Could Robots Really Steal Our Jobs?
25th January 2023
From iRobot to Terminator and The Matrix, robots have been portrayed as bad guys for decades, capable of creating carnage and taking over the world. Although we know these scenarios are far-fetched, we are still fearful of robots stealing our jobs.
There is no doubt our reliance on automation and artificial intelligence (AI) has increased over recent years and is already making a big impact in financial services, logistics, marketing, and healthcare, not to mention predicting the next boxset we want to watch.
To making cities safer, greener, and more efficient, to helping those who cannot walk or need medical support, robots can collaborate with humans. For instance, the World Healthcare Organisation (WHO) has estimated a global shortfall of 15 million health workers by 2025 and robots can potentially ease this burden. In Japan, where almost one-third of the population is over the age of 65, they are leading the way in the manufacture and implementation of care robots.
In terms of the economy, there’s a positive narrative too, with artificial intelligence, robotics, and other forms of automation estimated to create a $15tn boost for global GDP by 2030.
The benefits come from humanas and machines working together.
AI is improving efficiency, processing large amounts of data to solve complex problems, and enabling robots to get better at repetitive and dangerous tasks, working 24/7 and never becoming tired.
Inevitably, humans will be made redundant in some roles. Certain jobs are more vulnerable to automation in the short term, such as financial services, with jobs in transportation said to be more at risk in the longer term.
Less well-educated workers are also more likely to experience automation affecting their job prospects, according to a PriceWaterhouseCoopers report, which found there is greater adaptability among people educated to degree level and above. The latter is more likely to be in senior roles and required to provide human judgement and manage automation design and systems.
Even in the most heavily automated workplaces, such as the automotive industry, there is approximately one robot to every ten workers and those robots are there to take away the parts of the job humans find hard. Robots require a human to oversee the tasks it is doing and by providing employees with specific information, gathered from a myriad of data sets, AI can help them make better decisions, more quickly.
AI lacks soft skills - the most human of traits.
Having robots take over more mundane tasks could create more interesting jobs for people with scope for critical thinking, human intuition, problem-solving, collaboration, emotional intelligence, flexibility, leadership, and innovation.
You’ve probably caught some of the conversations recently around the AI viral sensation ChatGPT. Described as a game-changer in the world of AI its attempts to emulate a Nick Cave song (which he described as a “grotesque mockery”) remind us that AI lacks soft skills - the most human of traits, such as empathy, compassion, nuance, emotion, and creativity.
Specific soft skills are required for different jobs.
Soft skills are often described in general terms, but different, specific soft skills are required for different jobs.
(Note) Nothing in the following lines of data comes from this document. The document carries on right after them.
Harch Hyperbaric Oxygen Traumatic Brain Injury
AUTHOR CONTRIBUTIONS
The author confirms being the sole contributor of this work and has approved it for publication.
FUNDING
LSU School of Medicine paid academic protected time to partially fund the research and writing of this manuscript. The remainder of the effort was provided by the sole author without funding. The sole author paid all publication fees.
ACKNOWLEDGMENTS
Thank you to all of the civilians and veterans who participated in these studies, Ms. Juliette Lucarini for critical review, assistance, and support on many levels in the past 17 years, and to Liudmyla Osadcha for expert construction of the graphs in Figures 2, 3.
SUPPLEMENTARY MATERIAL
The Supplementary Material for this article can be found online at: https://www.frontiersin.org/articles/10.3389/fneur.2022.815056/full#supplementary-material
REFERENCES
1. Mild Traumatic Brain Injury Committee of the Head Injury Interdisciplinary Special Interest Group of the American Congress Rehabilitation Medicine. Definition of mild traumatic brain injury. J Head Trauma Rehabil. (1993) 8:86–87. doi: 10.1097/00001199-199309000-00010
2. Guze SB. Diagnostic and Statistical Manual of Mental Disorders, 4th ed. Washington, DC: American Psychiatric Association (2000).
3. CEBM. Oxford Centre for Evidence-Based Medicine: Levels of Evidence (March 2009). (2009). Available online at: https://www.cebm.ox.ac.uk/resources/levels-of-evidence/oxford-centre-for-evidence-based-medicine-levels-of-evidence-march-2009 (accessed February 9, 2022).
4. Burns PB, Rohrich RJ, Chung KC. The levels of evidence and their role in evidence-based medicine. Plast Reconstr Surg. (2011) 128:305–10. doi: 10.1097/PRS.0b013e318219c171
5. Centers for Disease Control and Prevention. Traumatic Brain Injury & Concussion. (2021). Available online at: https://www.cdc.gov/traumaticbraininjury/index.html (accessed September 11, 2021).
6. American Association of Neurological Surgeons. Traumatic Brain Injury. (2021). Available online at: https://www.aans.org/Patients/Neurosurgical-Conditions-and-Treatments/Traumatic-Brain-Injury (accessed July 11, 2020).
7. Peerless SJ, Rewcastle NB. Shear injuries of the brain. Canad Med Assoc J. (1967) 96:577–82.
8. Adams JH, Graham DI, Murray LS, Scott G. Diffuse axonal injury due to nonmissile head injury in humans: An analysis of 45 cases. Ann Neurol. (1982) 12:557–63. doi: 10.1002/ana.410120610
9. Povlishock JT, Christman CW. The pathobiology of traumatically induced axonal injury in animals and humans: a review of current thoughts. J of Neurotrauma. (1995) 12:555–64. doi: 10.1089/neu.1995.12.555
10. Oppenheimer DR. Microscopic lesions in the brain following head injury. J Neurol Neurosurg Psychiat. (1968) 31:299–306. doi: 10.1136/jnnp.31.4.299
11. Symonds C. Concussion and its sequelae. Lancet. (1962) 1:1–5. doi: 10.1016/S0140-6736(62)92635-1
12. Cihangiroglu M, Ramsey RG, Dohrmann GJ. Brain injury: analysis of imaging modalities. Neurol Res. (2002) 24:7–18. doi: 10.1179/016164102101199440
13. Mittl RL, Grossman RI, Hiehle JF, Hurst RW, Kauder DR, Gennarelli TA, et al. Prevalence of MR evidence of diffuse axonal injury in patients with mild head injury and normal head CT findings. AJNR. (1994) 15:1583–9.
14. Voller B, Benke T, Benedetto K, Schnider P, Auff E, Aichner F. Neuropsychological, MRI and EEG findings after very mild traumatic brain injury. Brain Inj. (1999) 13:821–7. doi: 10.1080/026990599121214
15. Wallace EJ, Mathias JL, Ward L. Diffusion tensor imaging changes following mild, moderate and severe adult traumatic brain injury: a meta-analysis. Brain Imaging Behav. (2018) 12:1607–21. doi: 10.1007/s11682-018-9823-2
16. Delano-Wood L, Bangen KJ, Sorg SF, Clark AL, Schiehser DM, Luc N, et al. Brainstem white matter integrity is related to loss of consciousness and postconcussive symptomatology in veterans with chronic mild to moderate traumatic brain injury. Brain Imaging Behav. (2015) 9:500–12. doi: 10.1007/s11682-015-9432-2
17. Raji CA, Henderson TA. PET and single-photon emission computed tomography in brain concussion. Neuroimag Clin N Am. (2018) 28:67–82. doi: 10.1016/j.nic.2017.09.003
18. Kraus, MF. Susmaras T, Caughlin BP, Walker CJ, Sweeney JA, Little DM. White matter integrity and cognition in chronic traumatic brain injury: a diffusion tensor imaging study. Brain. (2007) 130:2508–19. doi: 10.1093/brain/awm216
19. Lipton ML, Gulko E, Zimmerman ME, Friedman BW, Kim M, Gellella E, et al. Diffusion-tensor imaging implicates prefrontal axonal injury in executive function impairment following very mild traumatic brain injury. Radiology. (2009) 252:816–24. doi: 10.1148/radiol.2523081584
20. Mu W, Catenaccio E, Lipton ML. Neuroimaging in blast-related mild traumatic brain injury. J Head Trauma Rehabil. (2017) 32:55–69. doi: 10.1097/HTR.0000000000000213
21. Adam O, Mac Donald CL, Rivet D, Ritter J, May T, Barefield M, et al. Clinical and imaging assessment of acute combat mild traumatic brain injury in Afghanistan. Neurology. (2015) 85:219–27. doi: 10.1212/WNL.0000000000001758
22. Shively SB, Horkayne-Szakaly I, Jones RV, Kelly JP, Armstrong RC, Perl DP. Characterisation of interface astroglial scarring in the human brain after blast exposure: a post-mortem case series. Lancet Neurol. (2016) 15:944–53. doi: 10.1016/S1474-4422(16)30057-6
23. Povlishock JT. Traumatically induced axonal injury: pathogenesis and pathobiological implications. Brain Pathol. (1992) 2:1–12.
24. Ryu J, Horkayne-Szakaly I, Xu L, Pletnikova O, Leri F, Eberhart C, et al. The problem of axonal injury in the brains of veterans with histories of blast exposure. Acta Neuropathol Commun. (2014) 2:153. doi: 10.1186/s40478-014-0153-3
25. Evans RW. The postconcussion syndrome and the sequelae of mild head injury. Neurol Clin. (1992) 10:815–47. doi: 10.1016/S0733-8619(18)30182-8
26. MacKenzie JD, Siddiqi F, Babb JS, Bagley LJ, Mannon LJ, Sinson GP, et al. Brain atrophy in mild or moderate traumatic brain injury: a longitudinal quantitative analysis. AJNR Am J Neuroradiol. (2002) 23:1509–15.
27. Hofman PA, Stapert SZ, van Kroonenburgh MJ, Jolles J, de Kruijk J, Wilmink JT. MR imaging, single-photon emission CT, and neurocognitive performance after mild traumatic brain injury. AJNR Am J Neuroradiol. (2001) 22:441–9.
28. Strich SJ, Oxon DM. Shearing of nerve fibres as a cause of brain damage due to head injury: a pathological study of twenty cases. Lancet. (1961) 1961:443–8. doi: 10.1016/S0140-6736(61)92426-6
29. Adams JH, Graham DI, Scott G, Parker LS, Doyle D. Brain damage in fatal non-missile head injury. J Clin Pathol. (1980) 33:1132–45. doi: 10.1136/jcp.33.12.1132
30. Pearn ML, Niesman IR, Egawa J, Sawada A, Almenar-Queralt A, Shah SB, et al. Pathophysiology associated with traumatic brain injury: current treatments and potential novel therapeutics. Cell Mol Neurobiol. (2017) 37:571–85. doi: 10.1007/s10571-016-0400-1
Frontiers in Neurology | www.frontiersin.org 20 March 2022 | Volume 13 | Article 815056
It’s critical that people develop their soft skill strengths to mitigate the risk of falling behind in a more automated world. Understanding the concept of soft skills and assessing candidates’ ability to do a job well based on these requirements will become more and more important in the hiring process.
The benefits come from humans and machines working together to create better teams and more effective workplaces in a working world that is constantly changing through incremental adjustments and game-changing innovations.
The conundrum for all of us is identifying the jobs of the future and understanding the role content of these jobs so that we can target skills development with a mindset of lifelong learning, retraining, and upskilling.